Further studies were conducted to measure the width of the non-lignified areas (Fig. 8). PiFM (1503 cm−1) intensity profiles were plotted in steps of 0.6 nm over the lignin-free spots. The half-width of the smallest spots was ca. 5 nm, close to the size of EF that has been reported to have a hexagonal cross section of 3.2 × 5.3 nm (Ding and Himmel 2006; Ding et al. 2014; Frey-Wyssling and Muhlethaler 1963; Fernandes et al. 2011). On the other hand, thinner bridging elements occur regularly between EFs (Donaldson and Singh 1998; Kerr and Goring 1975; Reza 2016). The width of the larger non-lignified areas was in the cross-section range of EF aggregates that have been investigated by several researchers (Donaldson 2007; Hodge and Wardrop 1950; Hult et al. 2001; Preston et al. 1948; Reza et al. 2014a, b).
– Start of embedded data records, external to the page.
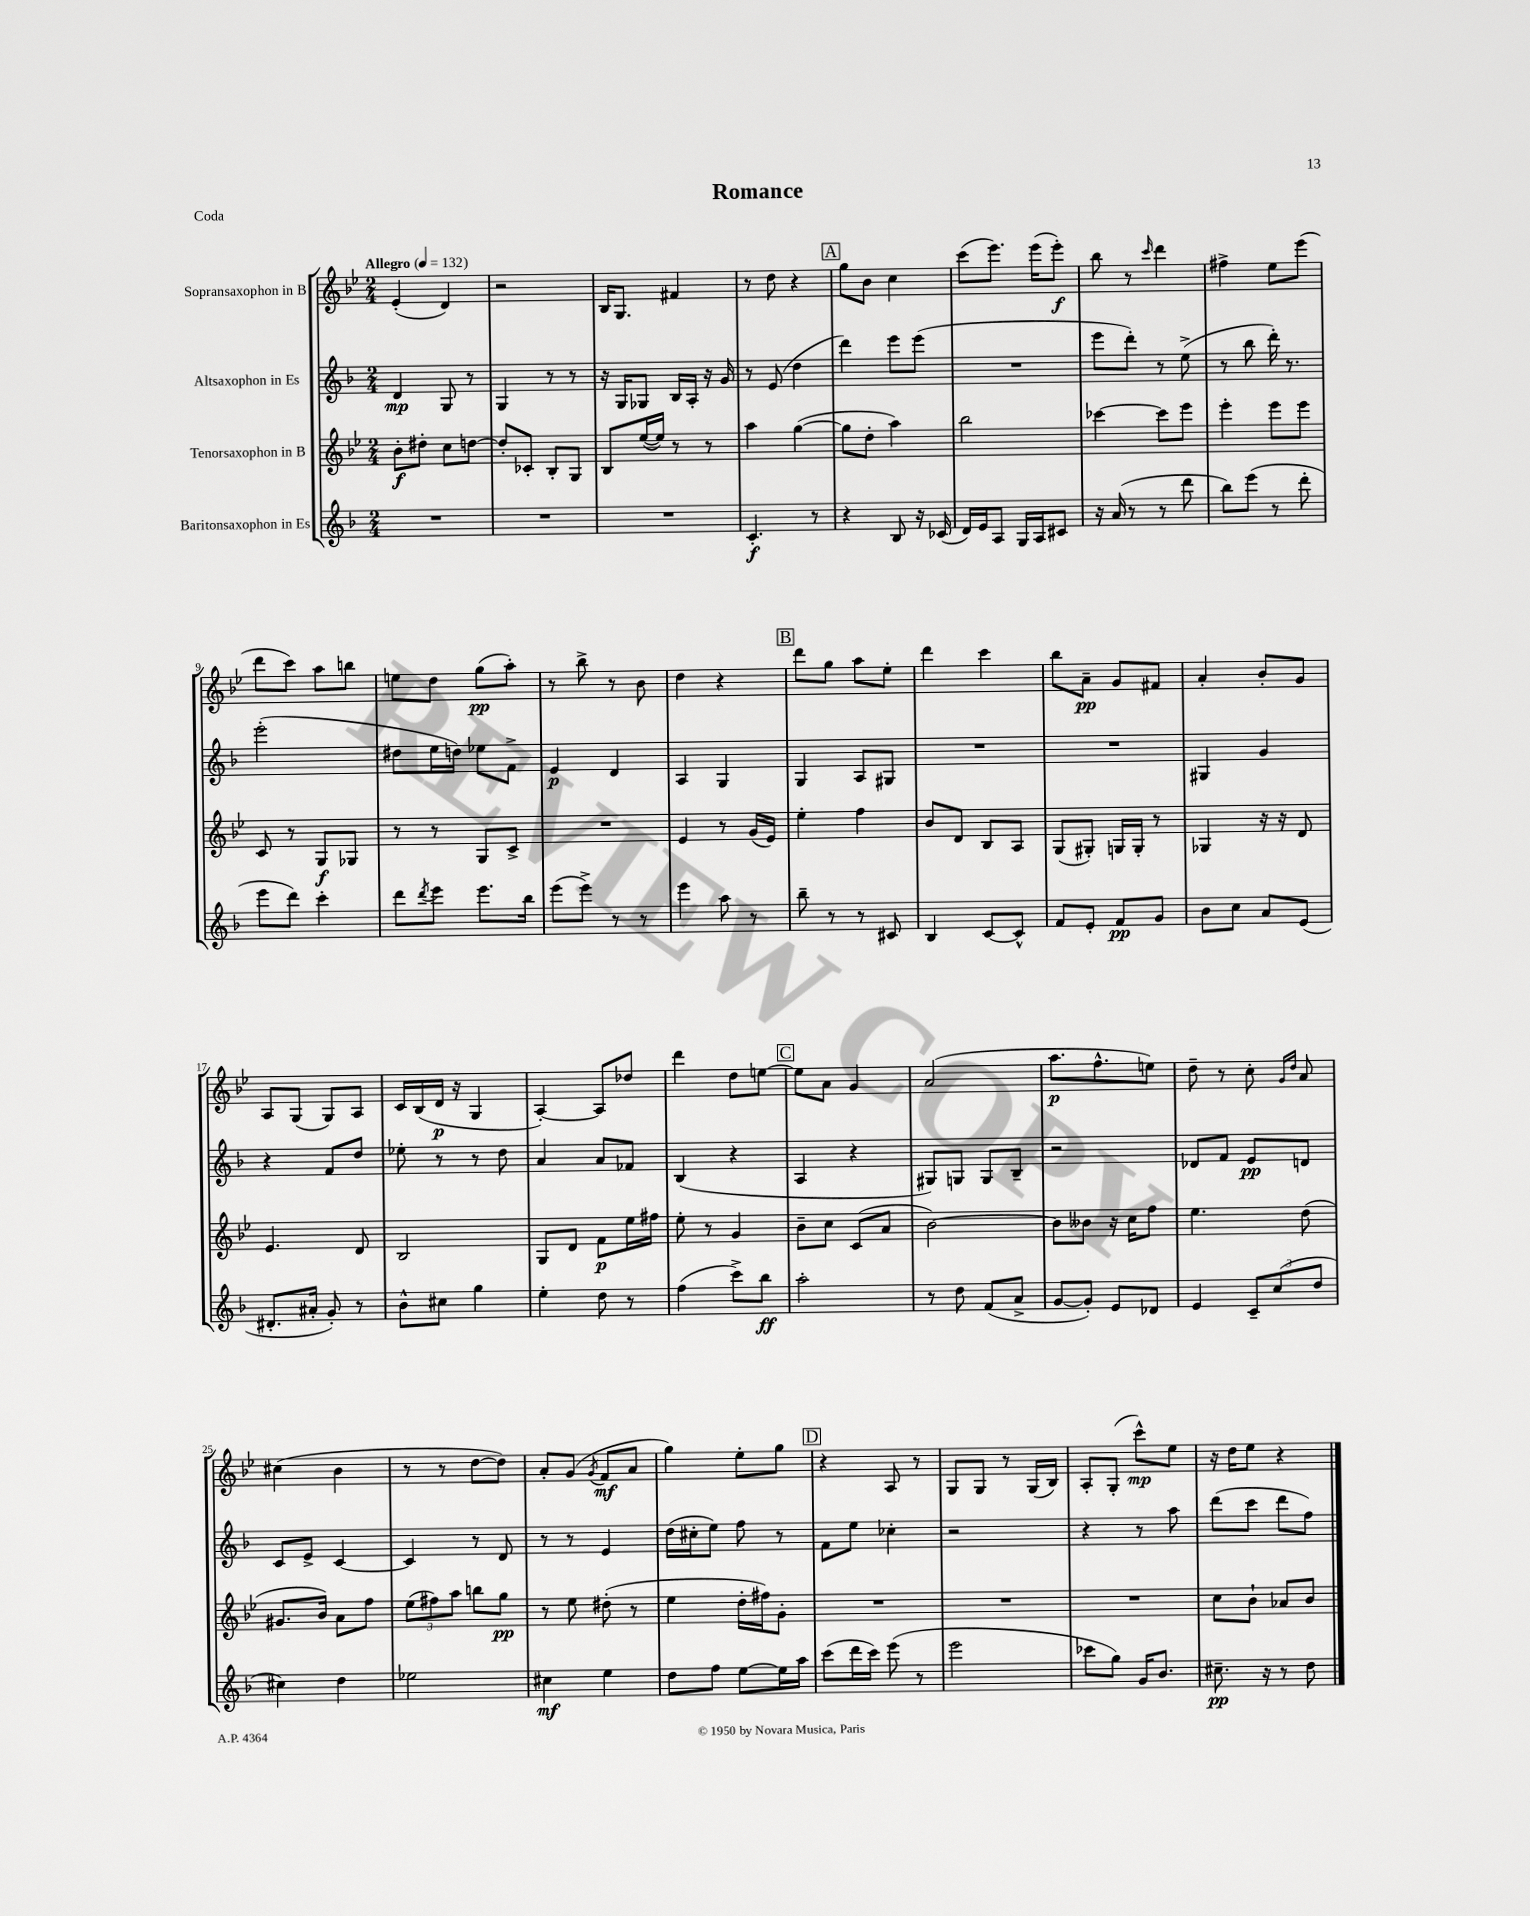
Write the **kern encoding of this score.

**kern	**dynam	**kern	**dynam	**kern	**dynam	**kern	**dynam
*part4	*part4	*part3	*part3	*part2	*part2	*part1	*part1
*staff4	*staff4	*staff3	*staff3	*staff2	*staff2	*staff1	*staff1
*I"Baritonsaxophon in Es	*	*I"Tenorsaxophon in B	*	*I"Altsaxophon in Es	*	*I"Sopransaxophon in B	*
*clefG2	*	*clefG2	*	*clefG2	*	*clefG2	*
*k[b-]	*	*k[b-e-]	*	*k[b-]	*	*k[b-e-]	*
*M2/4	*	*M2/4	*	*M2/4	*	*M2/4	*
*MM132	*	*MM132	*	*MM132	*	*MM132	*
=1	=1	=1	=1	=1	=1	=1	=1
!	!	!	!	!	!	!LO:TX:a:B:t=Allegro	!
2r	.	8b-'\L	f	4d/	mp	(4e-'/	.
.	.	8dd#X'\J	.	.	.	.	.
.	.	8cc\L	.	8G/	.	4d/)	.
.	.	[8ddn\J	.	8r	.	.	.
=2	=2	=2	=2	=2	=2	=2	=2
2r	.	8dd'/L]	.	4G/	.	2r	.
.	.	8c-X'/J	.	.	.	.	.
.	.	8B-'/L	.	8r	.	.	.
.	.	8G/J	.	8r	.	.	.
=3	=3	=3	=3	=3	=3	=3	=3
2r	.	8B-/L	.	16r	.	16B-/KL	.
.	.	.	.	16G/KL	.	8.G/J	.
.	.	([16ee-/L	.	8G-X/J	.	.	.
.	.	16ee-/JJ])	.	.	.	.	.
.	.	8r	.	16B-/LL	.	4f#X/	.
.	.	.	.	16A'/JJ	.	.	.
.	.	8r	.	16r	.	.	.
.	.	.	.	16g/	.	.	.
=4	=4	=4	=4	=4	=4	=4	=4
4.c'/	f	4aa\	.	8r	.	8r	.
.	.	.	.	(8e/	.	8dd\	.
.	.	([4gg\	.	4dd\	.	4r	.
8r	.	.	.	.	.	.	.
!!LO:REH:place=s1:t=A
=5	=5	=5	=5	=5	=5	=5	=5
4r	.	8gg\L]	.	4ddd\)	.	8gg\L	.
.	.	8dd'\J	.	.	.	8b-\J	.
8B-/	.	4aa\)	.	8eee\L	.	4cc\	.
16r	.	.	.	(8eee\J	.	.	.
(16c-X/	.	.	.	.	.	.	.
=6	=6	=6	=6	=6	=6	=6	=6
16d/LL)	.	2bb-\	.	2r	.	(8ccc\L	.
16e/J	.	.	.	.	.	.	.
8A/J	.	.	.	.	.	8.eee-\J)	.
16G/LL	.	.	.	.	.	.	.
16A/J	.	.	.	.	.	(16eee-\KL	.
8c#X/J	.	.	.	.	.	8eee-'\J)	f
=7	=7	=7	=7	=7	=7	=7	=7
16r	.	[4ccc-X\	.	8eee\L	.	8bb-\	.
(16a/	.	.	.	.	.	.	.
8r	.	.	.	8ddd'\J)	.	8r	.
.	.	.	.	.	.	16qqccc/	.
8r	.	8ccc-\L]	.	8r	.	4ddd\	.
8ddd\	.	8eee-\J	.	(8ee^\	.	.	.
=8	=8	=8	=8	=8	=8	=8	=8
8bb-\L)	.	4eee-'\	.	8r	.	4ff#X^\	.
(8eee\J	.	.	.	8bb-\	.	.	.
8r	.	8eee-\L	.	16ddd'\)	.	8ee-\L	.
.	.	.	.	8.r	.	.	.
8ddd'\	.	8eee-\J	.	.	.	(8eee-\J	.
!!LO:LB:g=z
=9	=9	=9	=9	=9	=9	=9	=9
8eee\L	.	8c/	.	(2eee'\	.	8ddd\L	.
8ddd\J)	.	8r	.	.	.	8ccc\J)	.
4ccc'\	.	8G/L	f	.	.	8aa\L	.
.	.	8G-X/J	.	.	.	8bbn\J	.
=10	=10	=10	=10	=10	=10	=10	=10
8ddd\L	.	8r	.	8dd#X\L	.	8een\L	.
8qddd/	.	.	.	.	.	.	.
8eee\J	.	8r	.	16ee\L	.	8dd\J	.
.	.	.	.	16ddn\JJ)	.	.	.
8.eee\L	.	8G/L	.	8ee-X\L	.	(8gg\L	pp
.	.	8c^/J	.	8f^\J	.	8aa'\J)	.
16bb-\Jk	.	.	.	.	.	.	.
=11	=11	=11	=11	=11	=11	=11	=11
(8eee\L	.	2r	.	4e/	p	8r	.
8eee^\J)	.	.	.	.	.	8bb-^\	.
8r	.	.	.	4d/	.	8r	.
8r	.	.	.	.	.	8b-\	.
=12	=12	=12	=12	=12	=12	=12	=12
4eee\	.	4e-/	.	4A/	.	4dd\	.
8aa\	.	8r	.	4G/	.	4r	.
8r	.	(16g/LL	.	.	.	.	.
.	.	16e-/JJ)	.	.	.	.	.
!!LO:REH:place=s1:t=B
=13	=13	=13	=13	=13	=13	=13	=13
8bb-~\	.	4ee-'\	.	4G/	.	8ddd\L	.
8r	.	.	.	.	.	8gg\J	.
8r	.	4ff\	.	8A/L	.	8aa\L	.
8c#X/	.	.	.	8G#X/J	.	8ee-'\J	.
=14	=14	=14	=14	=14	=14	=14	=14
4B-/	.	8b-/L	.	2r	.	4ddd\	.
.	.	8d/J	.	.	.	.	.
[8c/L	.	8B-/L	.	.	.	4ccc\	.
8c^^/J]	.	8A/J	.	.	.	.	.
=15	=15	=15	=15	=15	=15	=15	=15
8f/L	.	(8G/L	.	2r	.	8bb-\L	.
8e'/J	.	8G#X'/J)	.	.	.	8a~\J	pp
8f/L	pp	16Gn/LL	.	.	.	8g/L	.
.	.	16G'/JJ	.	.	.	.	.
8g/J	.	8r	.	.	.	8f#X/J	.
=16	=16	=16	=16	=16	=16	=16	=16
8b-\L	.	4G-X/	.	4G#X/	.	4a'/	.
8cc\J	.	.	.	.	.	.	.
8a/L	.	16r	.	4g/	.	8b-'/L	.
.	.	16r	.	.	.	.	.
(8e/J	.	8d/	.	.	.	8g/J	.
!!LO:LB:g=z
=17	=17	=17	=17	=17	=17	=17	=17
8.d#X'/L	.	4.e-/	.	4r	.	8A/L	.
.	.	.	.	.	.	(8G/J	.
16a#X'/Jk	.	.	.	.	.	.	.
8g'/)	.	.	.	8f/L	.	8G/L)	.
8r	.	8d/	.	8dd/J	.	8A/J	.
=18	=18	=18	=18	=18	=18	=18	=18
8b-^^\L	.	2B-/	.	8ee-X'\	.	16c/LL	.
.	.	.	.	.	.	(16B-/	.
8cc#X\J	.	.	.	8r	.	16d/JJ	p
.	.	.	.	.	.	16r	.
4gg\	.	.	.	8r	.	4G/	.
.	.	.	.	8dd\	.	.	.
=19	=19	=19	=19	=19	=19	=19	=19
4ee'\	.	8G/L	.	4a/	.	[4A'/)	.
.	.	8d/J	.	.	.	.	.
8dd\	.	8f\L	p	8a/L	.	8A/L]	.
8r	.	16ee-\L	.	8f-X/J	.	8dd-X/J	.
.	.	16ff#X\JJ	.	.	.	.	.
=20	=20	=20	=20	=20	=20	=20	=20
(4ff\	.	8ee-'\	.	(4B-/	.	4ddd\	.
.	.	8r	.	.	.	.	.
8ccc^\L)	.	4g/	.	4r	.	8dd\L	.
8bb-\J	ff	.	.	.	.	[8een\J	.
!!LO:REH:place=s1:t=C
=21	=21	=21	=21	=21	=21	=21	=21
2aa'\	.	8b-~\L	.	4A/	.	8ee\L]	.
.	.	8cc\J	.	.	.	8a\J	.
.	.	(8c/L	.	4r	.	4g/	.
.	.	8a/J	.	.	.	.	.
=22	=22	=22	=22	=22	=22	=22	=22
8r	.	[2b-\)	.	8G#X/L)	.	(2a/	.
8dd\	.	.	.	8Gn/J	.	.	.
(8f/L	.	.	.	8G/L	.	.	.
8a^/J	.	.	.	8B-~/J	.	.	.
=23	=23	=23	=23	=23	=23	=23	=23
[8g/L	.	8b-\L]	.	2r	.	8.aa\L	p
8g'/J])	.	8b--X\J	.	.	.	.	.
.	.	.	.	.	.	8.ff^^\	.
8e/L	.	16r	.	.	.	.	.
.	.	16cc\KL	.	.	.	.	.
8d-X/J	.	8ff\J	.	.	.	8een\J)	.
=24	=24	=24	=24	=24	=24	=24	=24
4e/	.	4.ee-\	.	8d-X/L	.	8dd~\	.
.	.	.	.	8f/J	.	8r	.
12c~/L	.	.	.	8e/L	pp	8cc'\	.
(12cc/	.	.	.	.	.	.	.
.	.	.	.	.	.	16qqg/LL	.
.	.	.	.	.	.	16qqdd/JJ	.
.	.	(8dd\	.	8dn/J	.	8a/	.
12dd/J	.	.	.	.	.	.	.
!!LO:LB:g=z
=25	=25	=25	=25	=25	=25	=25	=25
4cc#X\)	.	8.g#X/L	.	8c/L	.	(4cc#X\	.
.	.	.	.	8e^/J	.	.	.
.	.	16b-/Jk)	.	.	.	.	.
4dd\	.	8a\L	.	[4c/	.	4b-\	.
.	.	8ff\J	.	.	.	.	.
=26	=26	=26	=26	=26	=26	=26	=26
2ee-X\	.	(12ee-\L	.	4c/]	.	8r	.
.	.	12ff#X\)	.	.	.	.	.
.	.	.	.	.	.	8r	.
.	.	12aa\J	.	.	.	.	.
.	.	8bbn\L	.	8r	.	[8dd\L	.
.	.	8gg\J	pp	8d/	.	8dd\J])	.
=27	=27	=27	=27	=27	=27	=27	=27
4cc#X\	mf	8r	.	8r	.	8a'/L	.
.	.	8ee-\	.	8r	.	(8g/J	.
.	.	.	.	.	.	8qg/	.
4ee\	.	(8dd#X'\	.	4e/	.	8f/L	mf
.	.	8r	.	.	.	8a/J	.
=28	=28	=28	=28	=28	=28	=28	=28
8dd\L	.	4ee-\	.	(16dd\LL	.	4gg\)	.
.	.	.	.	16cc#X'\J	.	.	.
8ff\J	.	.	.	8ee\J)	.	.	.
[8ee\L	.	16dd'\LL	.	8ff\	.	8ee-'\L	.
.	.	16ff#X\J)	.	.	.	.	.
16ee\L]	.	8g'\J	.	8r	.	8gg\J	.
16aa\JJ	.	.	.	.	.	.	.
!!LO:REH:place=s1:t=D
=29	=29	=29	=29	=29	=29	=29	=29
(8ccc\L	.	2r	.	8f\L	.	4r	.
16ddd\L	.	.	.	8ee\J	.	.	.
16ccc\JJ)	.	.	.	.	.	.	.
(8eee\	.	.	.	4cc-X'\	.	8A/	.
8r	.	.	.	.	.	8r	.
=30	=30	=30	=30	=30	=30	=30	=30
2eee\	.	2r	.	2r	.	8G/L	.
.	.	.	.	.	.	8G/J	.
.	.	.	.	.	.	8r	.
.	.	.	.	.	.	(16G/LL	.
.	.	.	.	.	.	16B-/JJ)	.
=31	=31	=31	=31	=31	=31	=31	=31
8ccc-X\L	.	2r	.	4r	.	8A'/L	.
8gg\J)	.	.	.	.	.	(8G'/J	.
16g/KL	.	.	.	8r	.	8ccc^^\L)	mp
8.b-/J	.	.	.	.	.	.	.
.	.	.	.	8aa\	.	8ee-\J	.
=32	=32	=32	=32	=32	=32	=32	=32
8.cc#X~\	pp	8cc\L	.	(8ddd\L	.	16r	.
.	.	.	.	.	.	16dd\KL	.
.	.	8b-`\J	.	8ccc\J	.	8ee-\J	.
16r	.	.	.	.	.	.	.
8r	.	8a-X/L	.	8ddd\L	.	4r	.
8dd\	.	8b-/J	.	8ff\J)	.	.	.
==	==	==	==	==	==	==	==
*-	*-	*-	*-	*-	*-	*-	*-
In comparison with PiFM, the topography profiles were much more difficult to analyze and they resulted in larger aggregate size values.

Fig. 8
figure 8

Topography (dashed line) and PiFM (1504 cm−1, solid line) intensity profiles (right) along the color-coded lines in high-resolution topography and PiFM images (left) of an ultrathin section of Norway spruce

Assuming an abrupt change in the chemical composition between the lignified and lignin-free regions, it is possible to estimate a lower limit for the spatial resolution of the measurement and characteristics of immersion sampling technique in confocal Raman depth profiling (Vyörykkä et al. 2002). In PiFM spots 1–5 in Fig. 8 the change in intensity occurred in ca. 5 nm and therefore it is possible to state that the spatial resolution was ≤ 5 nm.
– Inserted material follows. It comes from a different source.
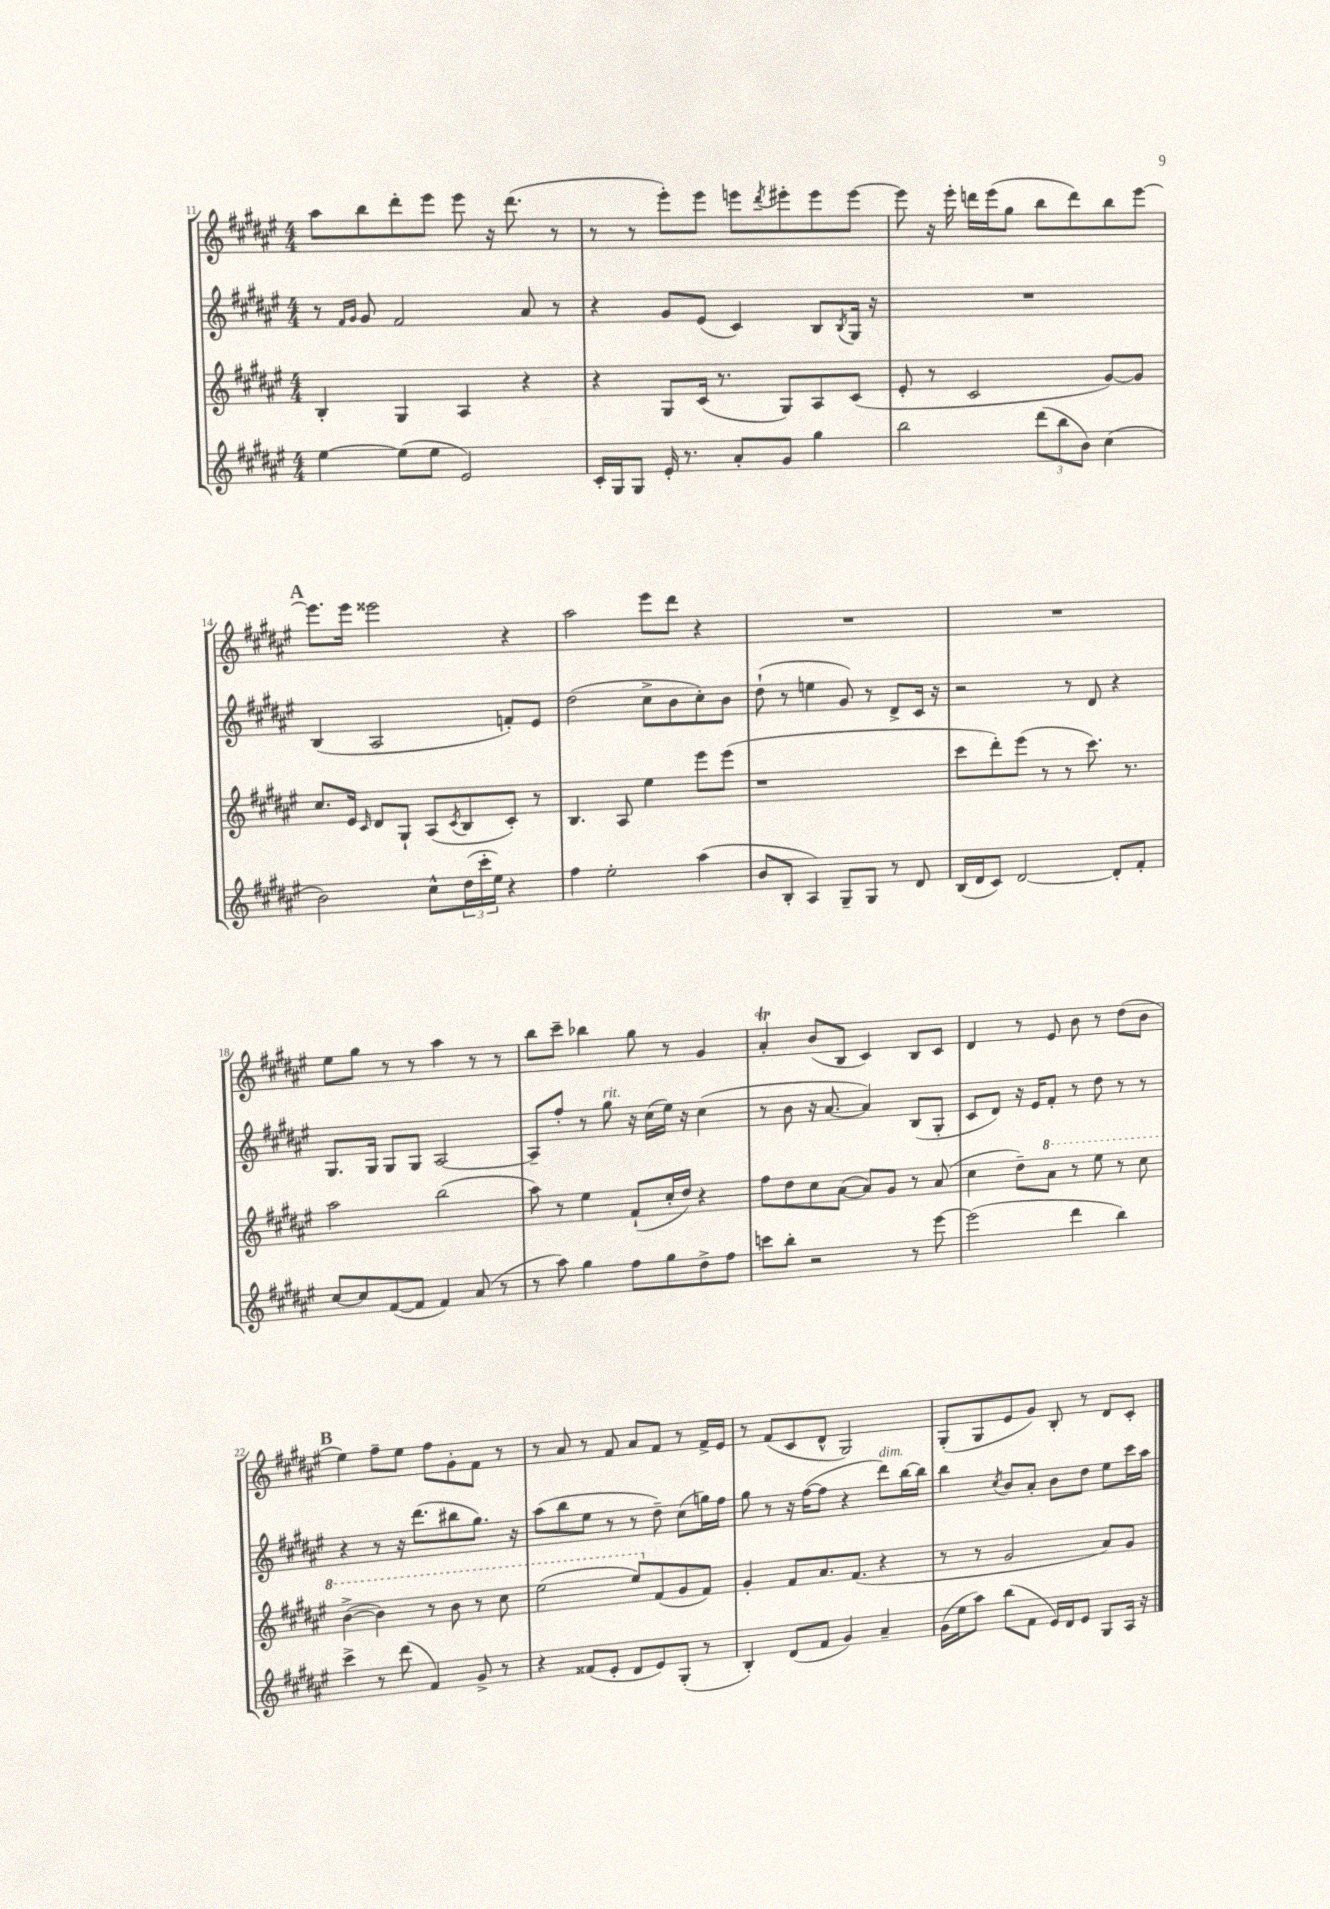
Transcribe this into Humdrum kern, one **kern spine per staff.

In S2 layer small lignin-free spots were also present. Their width was ca. 5 nm and they often occurred at ca. 10 nm distance from each other (Fig. 9). These spots obviously represented cross sections of close to axially oriented EFs.

Fig. 9
figure 9

Topography and PiFM (at 1503 cm−1) images of an ultrathin Norway spruce cross section. S2 regions in the top left and downright regions lack the large lignin-free spots typical of the outer cell wall layers. Instead, ca. 5 nm wide lignin-free spots at ca. 10 nm distance from each other are characteristic of S2 layer

Conclusion

IR PiFM is a breakthrough in analyzing the nanoscale physical and chemical structures of plant cell walls. In comparison with the commonly used chemical imaging by Raman microscopy, IR PiFM can reach ≥ 50 times higher spatial resolution. The resolution is also several times higher than what has been reported for thermal expansion AFM-IR (Gusenbauer et al. 2020). The ultimate resolution of IR PiFM depends on the tip and the photoinduced effect between the tip and the sample. The technique is also surface sensitive (ca. 10 nm analysis depth), which makes the analysis more straightforward in comparison with TEM that images typically 100–200 nm sections over their whole thickness. IR PiFM requires no sample pretreatment other than cutting high-quality microtome sections of the sample. The high spatial resolution in combination with the chemical resolution makes IR PiFM competitive with TEM also in structural analysis of the cell wall. Unlike IR PiFM, TEM requires staining for contrast enhancement which may alter the original structure.

IR PiFM of Norway spruce cross sections confirmed the presence of lignin-free EF aggregates in the outer cell wall while individual EFs (true width 3–4 nm, observed width 5–6 nm) were more typical for the S2 layer. The presence of both EF aggregates and lignin affect the accessibility and reactivity of cellulose and contribute to the recalcitrance of biomass in fractionating and converting it into various products (dos Santos 2013; Michelin et al. 2020; Reza et al. 2017). In the future, IR PiFM could be applied for analyzing the detailed chemical and physical structure of different biomass sources and getting better understanding on their reactivity and suitability in various applications in the fields of material science, life sciences, biofuel production, etc.